3. Replace broadcast-argmin with boundary-sum
Codebook lookup materialized a (batch, 128, k) distance tensor for argmin — three kernels: broadcast-subtract, abs, argmin. Lloyd-Max boundaries are just midpoints between sorted centroids. The nearest centroid index is the number of boundaries the value exceeds: one comparison and one sum, two kernels total. Index match vs the old path: 100.0000%.
4. Drop redundant fp32 casts
The update path was casting fp16 → fp32 → fp16 → fp32 → fp16 unnecessarily because the rotation already handles internal precision internally. Removing the round-trips saved ~1.05x per call and is invisible to output quality.
The full write-up with stage-by-stage numbers is in OPTIMIZATION_FINDINGS.md.
Step 10: Understanding Memory Numbers
KV cache memory scales with: 2 × n_layers × n_kv_heads × head_dim × seq_len × bytes_per_element
For Mistral 7B (32 layers, 8 KV heads, head_dim 128) at sequence length 2048:
- fp16: 2 × 32 × 8 × 128 × 2048 × 2 bytes = 536 MB
- 4-bit: 268 MB (2x reduction)
- 2-bit RVQ: 134 MB (4x reduction, plus codebook overhead ~8 KB)
At longer contexts (32K tokens), these numbers scale linearly:
- fp16: 8.4 GB for context alone
- 2-bit RVQ: 2.1 GB
On a 16GB Mac, the difference between fp16 and 2-bit RVQ at 32K context is the difference between OOM and running.
Common Questions
Does this work with quantized models (4-bit weights)?
Yes. The KV cache quantization is independent of weight quantization. You can run a 4-bit weight model with a 2-bit KV cache. The two compressions are additive: mlx-community/Mistral-7B-Instruct-v0.3-4bit loads as a 4-bit weight model; the KV cache is then further compressed by VeloxQuant.
Will I notice quality degradation?
At 4-bit and 3-bit: barely measurable on generation tasks. At 2-bit with RVQ: cosine similarity 0.98 (vs 1.0 for fp16). On our Qwen3 4B thinking-mode test, RVQ 2-bit produced 199/200 coherent tokens vs fp16's 200/200. One token difference across a 200-token reasoning chain.
At 2-bit without RVQ (single-pass): noticeable.
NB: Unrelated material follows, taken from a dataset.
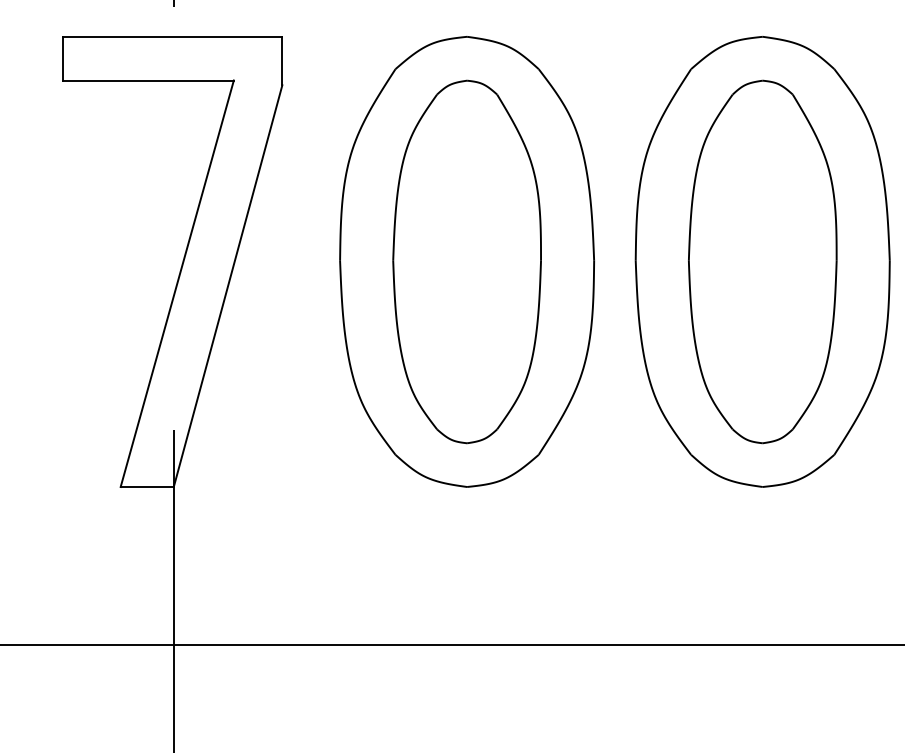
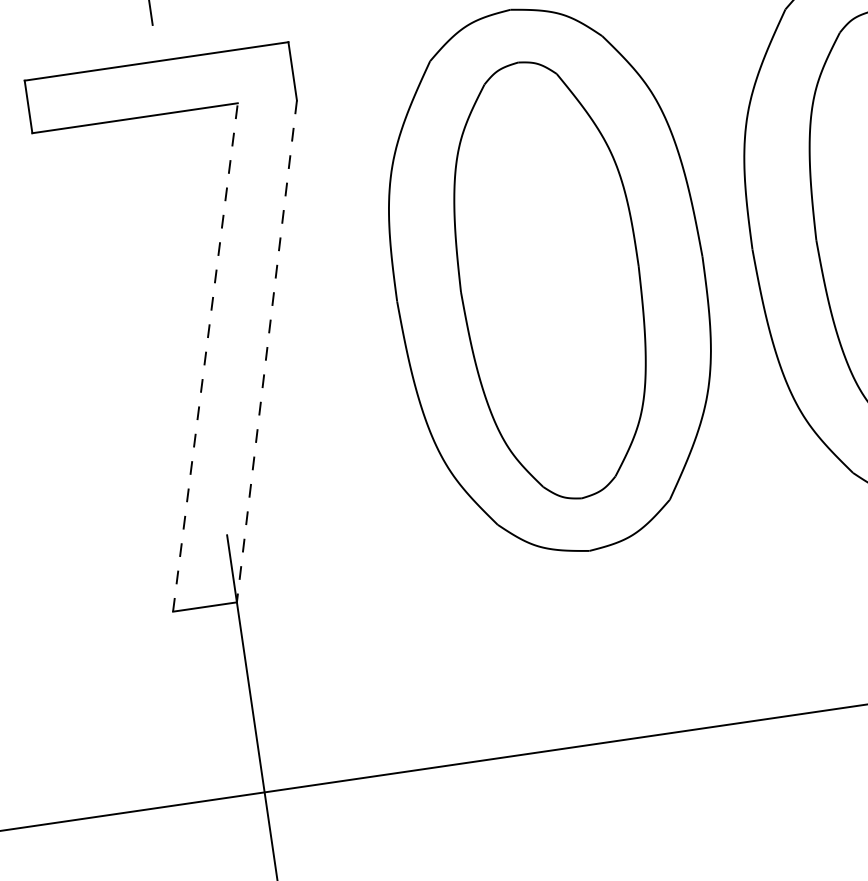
line: (177, 283) -> (205, 357), solid -> dashed
line: (227, 286) -> (266, 351), solid -> dashed

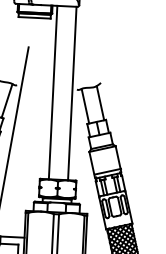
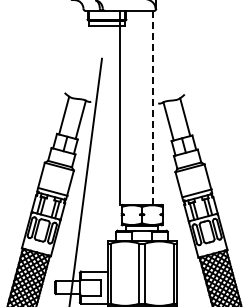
line: (52, 92) -> (119, 107), moved
line: (72, 93) -> (153, 107), solid -> dashed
Thinking-mode models collapse early. Use RVQ.
What models are supported?
Any model that uses standard multi-head attention with mlx_lm.make_cache(). Tested: Mistral 7B, Qwen3 4B, Qwen3 8B, Qwen2.5 32B, Falcon3 7B, Phi-4, Gemma-4. Not supported: architectures with multi-latent attention (DeepSeek-V2) or non-standard cache formats.
Does it work with streaming generation?
Yes. The cache is stateful — each generate() call updates it. Stream tokens with the standard mlx_lm streaming API; the cache update happens transparently inside the model forward pass.
VeloxQuant-MLX is MIT licensed. Contributions welcome — especially benchmark results for new models and hardware.